I wanted to add pg_stat_statements extension to my database, and I did manage to install it on the database, following https://www.postgresql.org/docs/9.5/pgstatstatements.html. However, this extension doesn't work as expected. It only records non-plannable queries and utility queries. For all plannable queries which modify my tables, there is not a single record.
My question is, is pg_stat_statements compatible with greenplum? Since I am not using the official release, I would like to make sure the original one can work with pg_stat_statements. If so, how can I use it to track all sql queries in greeplum? Thanks.
Below is a example of not recording my select query.

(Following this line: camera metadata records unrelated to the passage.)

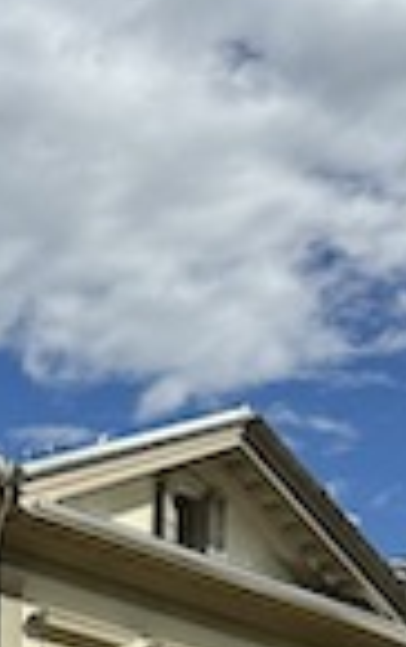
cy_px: 1044
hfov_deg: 10.0
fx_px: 2189
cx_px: -337
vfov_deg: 15.2
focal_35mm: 124
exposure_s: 1/7092
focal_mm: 6.76
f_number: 1.78
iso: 80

postgres=# select pg_stat_statements_reset();
pg_stat_statements_reset
--------------------------
(1 row)
postgres=# select query from pg_stat_statements;
query
------------------------------------
select pg_stat_statements_reset();
(1 row)
postgres=# select * from test;
id | num
----+-----
1 | 2
3 | 4
(2 rows)
postgres=# select query from pg_stat_statements;
query
------------------------------------
select pg_stat_statements_reset();
(1 row)
Here's what I get from @leskin-in in greenplum slack:
I suppose this is currently not possible. When Greenplum executes "normal" queries, each of Greenplum segments acts as an independent PostgreSQL instance which executes a plan created by GPDB master. pg_stat_statements tracks resources usage for a single PostgreSQL instance; as a result, in GPDB it is able to track the resources consumption for each segment independently. There are several complications PostgreSQL
pg_stat_statements
does not deal with. An example is that GPDB uses slices. On GPDB segments, these are independent parts of plan trees and are executed as independent queries. I suppose when a query to pg_stat_statemens is made on GPDB master in current version, the results retrieved are for master only. As "normal" queries are executed in most part by segments, the results are inconsistent with actual resources' consumption by the query. In open-source Greenplum 5 & 6 there is a Greenplum-specific utility gpperfmon. It provides some of the pg_stat_statements features, and is cluster-aware (shows actual resources consumption for the cluster as a whole, and also several cluster-specific metrics).